After a four hour public hearing, Red Deer City council granted permission to Jackpot Casino to turn the vacant land to the east of the establishment into a temporary parking lot for its patrons.
Council Chambers was overflowing with supporters as well as those concerned with the idea that the land would be turned into a temporary parking lot. Nearly 40 people spoke for or against the proposal.
The application was to permit a temporary parking lot for 10 years at 4643 and 4637 50th St., east of the Jackpot Casino. The parking lot would allow for 41 regular stalls and two accessible stalls and include landscaping for screening purposes, benches and a fence as well.
Bruce Buruma, a resident of the area, had concerns.
“There is no question of the importance of Jackpot Casino in our community. A parking lot is the least desirable alternative for any location. It’s a prominent street and a gateway to our downtown core,” he said. “Parking has been an issue in our City for the last 50 years – particularly downtown – 10 years does not sound temporary to me. I see far more potential for this.”
Brandon Bouchard, president of the Parkvale Community Association, said constructing a parking lot in that location could increase traffic in the Parkvale neighbourhood.
“There is no need for another parking lot. It will add more traffic to the area – 46th Avenue is already a shortcut,” he said.
Matt Dial, a resident of the area, said he is in favour of the parking lot being approved.
“I do support it because I think it’s an improvement from what is there now. I don’t think it’s a place for a home or family.”
Scott Mather, a shareholder of Jackpot Casino, said the business has explored all other parking options.
“We would like to stay in the downtown but we have an obligation. Part of our model is to provide parking and we could likely be forced to relocate (without it),” he said. “We want the Jackpot Casino to stay in the downtown. We have whole-heartedly explored all other options.”
Councillor Buck Buchanan made an amendment to the proposal to approve the application for nine years instead of 10 – so that the debate would not become an election item as a municipal election will be held in 2025.
Council passed a motion to grant temporary status to the parking lot for nine years. Councillors Ken Johnston and Tanya Handley were opposed. Councillor Paul Harris was absent.
“This is the entrance to our downtown and potential revenue to our tax base and a parking lot is not the vision that I see here,” said Handley.
Councillor Dianne Wyntjes said the temporary parking lot provides a good alternative to what is there now – two vacant lots.
“I often drive that road and every time I look at the lot, I ask how’s that working for us? And for me, it’s not. I see two vacant lots empty and with no usage,” she said. “As difficult as it is, I support the temporary value. The application was made and we see a parking lot, but it is a parking lot that we normally don’t see. Here’s one with furniture, with fencing, we see preservation of the trees. It’s not your average parking lot.”
Mayor Tara Veer said she struggled with the issue.
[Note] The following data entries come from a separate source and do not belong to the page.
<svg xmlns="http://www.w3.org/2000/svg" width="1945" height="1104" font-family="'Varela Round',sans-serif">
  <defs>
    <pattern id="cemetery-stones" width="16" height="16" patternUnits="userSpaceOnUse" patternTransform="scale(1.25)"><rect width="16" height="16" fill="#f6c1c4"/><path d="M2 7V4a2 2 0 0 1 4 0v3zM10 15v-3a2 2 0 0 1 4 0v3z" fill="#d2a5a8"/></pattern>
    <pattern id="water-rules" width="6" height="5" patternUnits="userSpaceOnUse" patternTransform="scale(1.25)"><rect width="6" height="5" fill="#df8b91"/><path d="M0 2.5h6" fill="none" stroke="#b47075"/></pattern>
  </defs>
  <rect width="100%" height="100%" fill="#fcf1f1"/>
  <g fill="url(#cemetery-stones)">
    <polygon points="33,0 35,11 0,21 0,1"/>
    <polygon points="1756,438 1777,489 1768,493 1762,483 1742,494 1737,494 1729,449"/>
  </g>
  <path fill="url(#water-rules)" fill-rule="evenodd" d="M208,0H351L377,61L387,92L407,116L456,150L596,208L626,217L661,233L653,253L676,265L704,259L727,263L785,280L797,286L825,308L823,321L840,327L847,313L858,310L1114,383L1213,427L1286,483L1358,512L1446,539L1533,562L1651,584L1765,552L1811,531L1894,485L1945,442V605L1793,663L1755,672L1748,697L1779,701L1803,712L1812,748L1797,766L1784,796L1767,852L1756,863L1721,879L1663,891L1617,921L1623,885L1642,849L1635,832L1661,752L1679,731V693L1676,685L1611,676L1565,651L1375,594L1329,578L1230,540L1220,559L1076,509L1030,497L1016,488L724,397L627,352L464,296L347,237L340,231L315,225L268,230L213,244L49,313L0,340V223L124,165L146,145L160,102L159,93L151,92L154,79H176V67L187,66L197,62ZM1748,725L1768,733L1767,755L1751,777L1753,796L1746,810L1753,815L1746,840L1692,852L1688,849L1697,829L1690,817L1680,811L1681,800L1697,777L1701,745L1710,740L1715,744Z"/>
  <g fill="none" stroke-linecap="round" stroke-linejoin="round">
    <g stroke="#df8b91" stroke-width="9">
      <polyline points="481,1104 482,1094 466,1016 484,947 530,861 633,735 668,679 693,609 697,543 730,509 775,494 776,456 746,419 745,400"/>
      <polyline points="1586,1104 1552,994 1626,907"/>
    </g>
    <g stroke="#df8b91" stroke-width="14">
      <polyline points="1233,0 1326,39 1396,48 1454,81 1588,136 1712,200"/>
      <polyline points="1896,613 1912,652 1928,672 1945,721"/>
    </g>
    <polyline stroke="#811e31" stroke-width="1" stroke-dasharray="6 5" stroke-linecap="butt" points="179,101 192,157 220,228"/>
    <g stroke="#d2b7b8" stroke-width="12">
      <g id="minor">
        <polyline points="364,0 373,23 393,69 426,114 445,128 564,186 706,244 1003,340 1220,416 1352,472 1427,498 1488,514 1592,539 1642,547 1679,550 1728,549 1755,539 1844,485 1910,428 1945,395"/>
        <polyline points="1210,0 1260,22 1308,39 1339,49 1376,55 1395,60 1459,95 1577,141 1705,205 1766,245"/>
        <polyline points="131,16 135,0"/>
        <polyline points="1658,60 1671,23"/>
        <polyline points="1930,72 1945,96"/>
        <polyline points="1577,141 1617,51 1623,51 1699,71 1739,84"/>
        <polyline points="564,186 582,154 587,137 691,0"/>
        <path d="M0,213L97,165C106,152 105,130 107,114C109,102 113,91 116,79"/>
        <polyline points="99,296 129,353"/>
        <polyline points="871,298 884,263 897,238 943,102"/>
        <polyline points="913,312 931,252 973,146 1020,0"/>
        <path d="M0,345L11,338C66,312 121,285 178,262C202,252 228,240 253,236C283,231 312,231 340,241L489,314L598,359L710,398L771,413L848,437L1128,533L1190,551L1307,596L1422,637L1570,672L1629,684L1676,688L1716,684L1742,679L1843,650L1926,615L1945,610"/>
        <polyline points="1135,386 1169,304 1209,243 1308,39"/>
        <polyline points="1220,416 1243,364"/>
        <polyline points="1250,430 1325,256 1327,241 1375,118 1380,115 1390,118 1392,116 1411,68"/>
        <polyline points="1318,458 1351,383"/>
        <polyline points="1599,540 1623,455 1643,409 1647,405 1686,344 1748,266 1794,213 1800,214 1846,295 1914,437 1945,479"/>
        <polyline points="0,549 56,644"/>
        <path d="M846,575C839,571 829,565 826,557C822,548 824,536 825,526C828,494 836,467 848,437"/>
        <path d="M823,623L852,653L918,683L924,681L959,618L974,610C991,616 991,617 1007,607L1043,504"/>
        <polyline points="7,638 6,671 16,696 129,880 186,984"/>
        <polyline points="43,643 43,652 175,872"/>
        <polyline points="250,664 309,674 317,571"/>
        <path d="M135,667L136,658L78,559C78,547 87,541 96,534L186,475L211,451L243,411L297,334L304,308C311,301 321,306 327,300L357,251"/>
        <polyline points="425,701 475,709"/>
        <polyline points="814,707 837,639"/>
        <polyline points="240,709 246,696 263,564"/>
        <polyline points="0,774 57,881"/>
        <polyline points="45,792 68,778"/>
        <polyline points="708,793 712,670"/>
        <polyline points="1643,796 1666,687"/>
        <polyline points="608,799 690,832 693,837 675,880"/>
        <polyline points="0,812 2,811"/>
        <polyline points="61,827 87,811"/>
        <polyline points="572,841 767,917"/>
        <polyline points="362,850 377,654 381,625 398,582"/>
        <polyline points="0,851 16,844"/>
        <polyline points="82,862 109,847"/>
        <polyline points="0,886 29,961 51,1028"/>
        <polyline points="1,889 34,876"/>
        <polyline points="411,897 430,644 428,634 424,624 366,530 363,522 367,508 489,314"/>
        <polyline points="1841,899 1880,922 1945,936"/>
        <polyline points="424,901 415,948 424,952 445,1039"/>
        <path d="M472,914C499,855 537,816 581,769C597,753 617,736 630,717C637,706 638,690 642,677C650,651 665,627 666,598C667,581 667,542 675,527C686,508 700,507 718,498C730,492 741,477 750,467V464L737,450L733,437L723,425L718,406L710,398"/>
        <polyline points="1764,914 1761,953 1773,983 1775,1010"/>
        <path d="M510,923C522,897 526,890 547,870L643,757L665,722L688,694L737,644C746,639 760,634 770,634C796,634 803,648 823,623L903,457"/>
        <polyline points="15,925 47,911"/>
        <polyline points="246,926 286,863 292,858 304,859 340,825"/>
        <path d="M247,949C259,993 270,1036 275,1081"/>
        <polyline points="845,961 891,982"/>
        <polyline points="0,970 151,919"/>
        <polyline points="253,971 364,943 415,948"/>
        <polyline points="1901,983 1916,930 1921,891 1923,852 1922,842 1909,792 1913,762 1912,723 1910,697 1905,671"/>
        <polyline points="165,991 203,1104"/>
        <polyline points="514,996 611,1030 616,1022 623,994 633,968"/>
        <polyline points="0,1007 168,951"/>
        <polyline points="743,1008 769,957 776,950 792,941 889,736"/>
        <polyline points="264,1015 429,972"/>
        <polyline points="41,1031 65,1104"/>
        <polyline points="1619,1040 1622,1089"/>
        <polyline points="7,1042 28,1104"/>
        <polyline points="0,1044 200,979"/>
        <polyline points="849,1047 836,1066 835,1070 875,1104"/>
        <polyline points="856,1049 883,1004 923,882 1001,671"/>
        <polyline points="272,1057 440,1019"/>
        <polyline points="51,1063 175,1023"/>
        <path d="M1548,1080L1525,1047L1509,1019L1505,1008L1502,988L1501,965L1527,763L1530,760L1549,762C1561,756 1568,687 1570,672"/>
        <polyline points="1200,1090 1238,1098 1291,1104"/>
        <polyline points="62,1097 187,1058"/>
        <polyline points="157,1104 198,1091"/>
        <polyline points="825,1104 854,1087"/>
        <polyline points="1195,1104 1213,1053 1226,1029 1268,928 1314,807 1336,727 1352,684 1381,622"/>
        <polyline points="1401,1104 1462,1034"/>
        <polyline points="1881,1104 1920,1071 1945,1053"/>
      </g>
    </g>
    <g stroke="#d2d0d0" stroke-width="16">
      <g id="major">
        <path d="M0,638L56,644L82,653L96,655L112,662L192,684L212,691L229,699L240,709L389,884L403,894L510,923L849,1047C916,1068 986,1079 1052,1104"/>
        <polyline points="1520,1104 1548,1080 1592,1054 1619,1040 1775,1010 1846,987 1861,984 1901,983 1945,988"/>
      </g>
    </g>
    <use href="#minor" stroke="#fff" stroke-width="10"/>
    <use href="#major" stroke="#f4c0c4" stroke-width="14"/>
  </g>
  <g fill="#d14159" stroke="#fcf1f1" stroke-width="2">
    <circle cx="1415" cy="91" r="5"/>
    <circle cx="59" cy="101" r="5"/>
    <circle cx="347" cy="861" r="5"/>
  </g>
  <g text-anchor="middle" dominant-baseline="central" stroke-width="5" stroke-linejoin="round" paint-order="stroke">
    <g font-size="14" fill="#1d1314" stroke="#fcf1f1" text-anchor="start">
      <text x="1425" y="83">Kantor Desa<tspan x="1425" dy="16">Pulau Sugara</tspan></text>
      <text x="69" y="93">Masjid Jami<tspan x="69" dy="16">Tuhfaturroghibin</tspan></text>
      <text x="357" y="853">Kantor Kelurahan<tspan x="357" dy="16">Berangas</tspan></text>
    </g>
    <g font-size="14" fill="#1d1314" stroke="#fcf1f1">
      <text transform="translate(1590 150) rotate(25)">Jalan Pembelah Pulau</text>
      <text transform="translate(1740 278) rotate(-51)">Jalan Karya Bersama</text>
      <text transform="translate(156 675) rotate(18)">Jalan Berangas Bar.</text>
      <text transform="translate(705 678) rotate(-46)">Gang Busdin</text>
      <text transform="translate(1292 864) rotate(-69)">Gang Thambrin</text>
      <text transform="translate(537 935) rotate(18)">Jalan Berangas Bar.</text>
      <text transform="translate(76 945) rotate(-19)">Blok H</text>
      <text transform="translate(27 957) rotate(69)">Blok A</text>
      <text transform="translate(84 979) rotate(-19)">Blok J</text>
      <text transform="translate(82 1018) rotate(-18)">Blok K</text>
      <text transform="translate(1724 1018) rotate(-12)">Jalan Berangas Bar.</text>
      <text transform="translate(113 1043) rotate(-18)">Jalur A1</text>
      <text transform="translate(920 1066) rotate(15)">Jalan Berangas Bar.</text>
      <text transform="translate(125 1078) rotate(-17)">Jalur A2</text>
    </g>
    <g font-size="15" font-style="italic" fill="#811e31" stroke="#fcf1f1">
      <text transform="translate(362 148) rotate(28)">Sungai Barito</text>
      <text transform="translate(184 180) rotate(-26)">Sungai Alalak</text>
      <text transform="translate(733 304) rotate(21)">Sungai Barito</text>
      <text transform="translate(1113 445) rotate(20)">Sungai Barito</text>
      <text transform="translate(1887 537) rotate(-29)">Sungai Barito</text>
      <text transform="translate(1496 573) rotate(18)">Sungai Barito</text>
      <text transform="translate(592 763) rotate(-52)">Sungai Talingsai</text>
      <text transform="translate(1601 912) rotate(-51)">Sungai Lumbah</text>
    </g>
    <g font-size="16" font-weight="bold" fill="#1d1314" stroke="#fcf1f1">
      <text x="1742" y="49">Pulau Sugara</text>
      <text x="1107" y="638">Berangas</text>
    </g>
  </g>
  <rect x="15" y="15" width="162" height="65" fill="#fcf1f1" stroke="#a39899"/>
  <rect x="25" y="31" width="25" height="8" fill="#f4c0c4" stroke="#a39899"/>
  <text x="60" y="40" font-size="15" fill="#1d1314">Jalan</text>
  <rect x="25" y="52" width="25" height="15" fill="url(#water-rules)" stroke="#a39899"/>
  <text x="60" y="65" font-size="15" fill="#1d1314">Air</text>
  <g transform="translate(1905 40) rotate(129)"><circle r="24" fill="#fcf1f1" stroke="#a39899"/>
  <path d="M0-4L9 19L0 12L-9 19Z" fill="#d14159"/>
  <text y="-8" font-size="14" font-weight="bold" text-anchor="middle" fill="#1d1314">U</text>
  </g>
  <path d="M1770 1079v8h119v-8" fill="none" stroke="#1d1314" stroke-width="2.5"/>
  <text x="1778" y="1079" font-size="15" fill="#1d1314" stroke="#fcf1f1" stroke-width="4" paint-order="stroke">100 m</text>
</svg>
“I’ve been back and forth on this. What we have in front of us is an application on temporary use. When Mr. Buruma stood up and said 10 years does not like feel temporary use – I agreed. Councillor (Lawrence) Lee had an amendment to approve it for seven years and I wish that would have gotten on the floor. To me, that recognizes that is an area in transition. In my view seven years – there is investment on the part of the business owner, but in seven years it holds some members of this council accountable to their decision,” she said. “I think in keeping to my integrity about planning significance and the broader community interest what I heard was that Parkvale was divided over the issue. The tipping point for me on a temporary use is the fact that the two directly adjacent properties who arguably will be most directly impacted, spoke in favour of the application.”